### The problem
The expected output is each line below containing "biomedical", copied in full.

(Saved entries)
· · · ·

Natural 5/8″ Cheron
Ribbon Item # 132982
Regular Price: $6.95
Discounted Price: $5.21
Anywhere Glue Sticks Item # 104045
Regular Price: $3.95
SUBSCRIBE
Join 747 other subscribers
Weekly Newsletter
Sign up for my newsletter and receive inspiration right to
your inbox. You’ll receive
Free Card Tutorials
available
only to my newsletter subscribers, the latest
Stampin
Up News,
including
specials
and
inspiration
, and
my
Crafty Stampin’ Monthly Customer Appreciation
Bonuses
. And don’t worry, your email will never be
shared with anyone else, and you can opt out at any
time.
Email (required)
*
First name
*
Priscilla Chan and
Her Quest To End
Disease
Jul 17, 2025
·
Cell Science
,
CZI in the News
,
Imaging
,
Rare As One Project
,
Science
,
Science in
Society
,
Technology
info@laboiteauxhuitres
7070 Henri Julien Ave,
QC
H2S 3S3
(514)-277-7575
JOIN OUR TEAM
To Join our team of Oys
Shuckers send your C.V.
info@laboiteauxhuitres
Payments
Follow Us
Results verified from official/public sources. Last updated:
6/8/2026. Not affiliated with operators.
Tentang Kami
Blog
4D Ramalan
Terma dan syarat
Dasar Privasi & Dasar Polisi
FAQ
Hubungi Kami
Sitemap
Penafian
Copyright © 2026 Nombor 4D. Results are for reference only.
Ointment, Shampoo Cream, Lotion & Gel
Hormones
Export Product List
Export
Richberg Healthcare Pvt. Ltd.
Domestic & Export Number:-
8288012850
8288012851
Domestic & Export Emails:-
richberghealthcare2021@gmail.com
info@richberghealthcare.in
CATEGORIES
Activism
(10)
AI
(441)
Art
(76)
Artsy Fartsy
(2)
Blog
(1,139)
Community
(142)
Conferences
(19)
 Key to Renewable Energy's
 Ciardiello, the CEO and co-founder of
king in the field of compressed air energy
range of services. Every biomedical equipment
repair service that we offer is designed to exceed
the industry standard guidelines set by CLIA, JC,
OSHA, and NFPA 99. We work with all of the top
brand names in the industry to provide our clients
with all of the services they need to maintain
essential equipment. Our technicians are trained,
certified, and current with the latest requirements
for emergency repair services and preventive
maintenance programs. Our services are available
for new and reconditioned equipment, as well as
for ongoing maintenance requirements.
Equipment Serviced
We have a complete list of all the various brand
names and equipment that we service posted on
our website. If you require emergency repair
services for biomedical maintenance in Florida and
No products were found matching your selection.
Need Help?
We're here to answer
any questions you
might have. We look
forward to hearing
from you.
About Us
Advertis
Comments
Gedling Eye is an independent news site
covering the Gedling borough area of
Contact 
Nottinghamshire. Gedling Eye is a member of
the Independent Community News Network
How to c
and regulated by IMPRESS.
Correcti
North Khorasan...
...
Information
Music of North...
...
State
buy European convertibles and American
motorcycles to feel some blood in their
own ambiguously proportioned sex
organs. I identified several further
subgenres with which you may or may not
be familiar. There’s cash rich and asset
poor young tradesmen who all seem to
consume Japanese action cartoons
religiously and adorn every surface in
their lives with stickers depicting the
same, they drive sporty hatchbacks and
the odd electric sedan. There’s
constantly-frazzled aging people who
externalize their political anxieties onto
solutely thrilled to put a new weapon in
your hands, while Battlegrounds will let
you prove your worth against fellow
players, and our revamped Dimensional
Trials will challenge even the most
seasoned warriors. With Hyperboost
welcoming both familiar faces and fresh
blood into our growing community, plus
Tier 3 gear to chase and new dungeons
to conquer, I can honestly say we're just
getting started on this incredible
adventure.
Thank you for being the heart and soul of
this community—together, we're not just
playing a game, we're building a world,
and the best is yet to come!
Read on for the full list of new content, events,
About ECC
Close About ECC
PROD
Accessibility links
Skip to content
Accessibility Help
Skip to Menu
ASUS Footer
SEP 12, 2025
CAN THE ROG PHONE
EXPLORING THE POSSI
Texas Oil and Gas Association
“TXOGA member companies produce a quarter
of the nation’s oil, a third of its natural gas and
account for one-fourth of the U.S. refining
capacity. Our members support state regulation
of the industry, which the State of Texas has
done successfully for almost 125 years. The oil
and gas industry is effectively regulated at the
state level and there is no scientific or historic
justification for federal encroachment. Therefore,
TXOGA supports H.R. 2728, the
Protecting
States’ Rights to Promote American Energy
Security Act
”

· · · ·

### Response to this task
range of services. Every biomedical equipment
services for biomedical maintenance in Florida and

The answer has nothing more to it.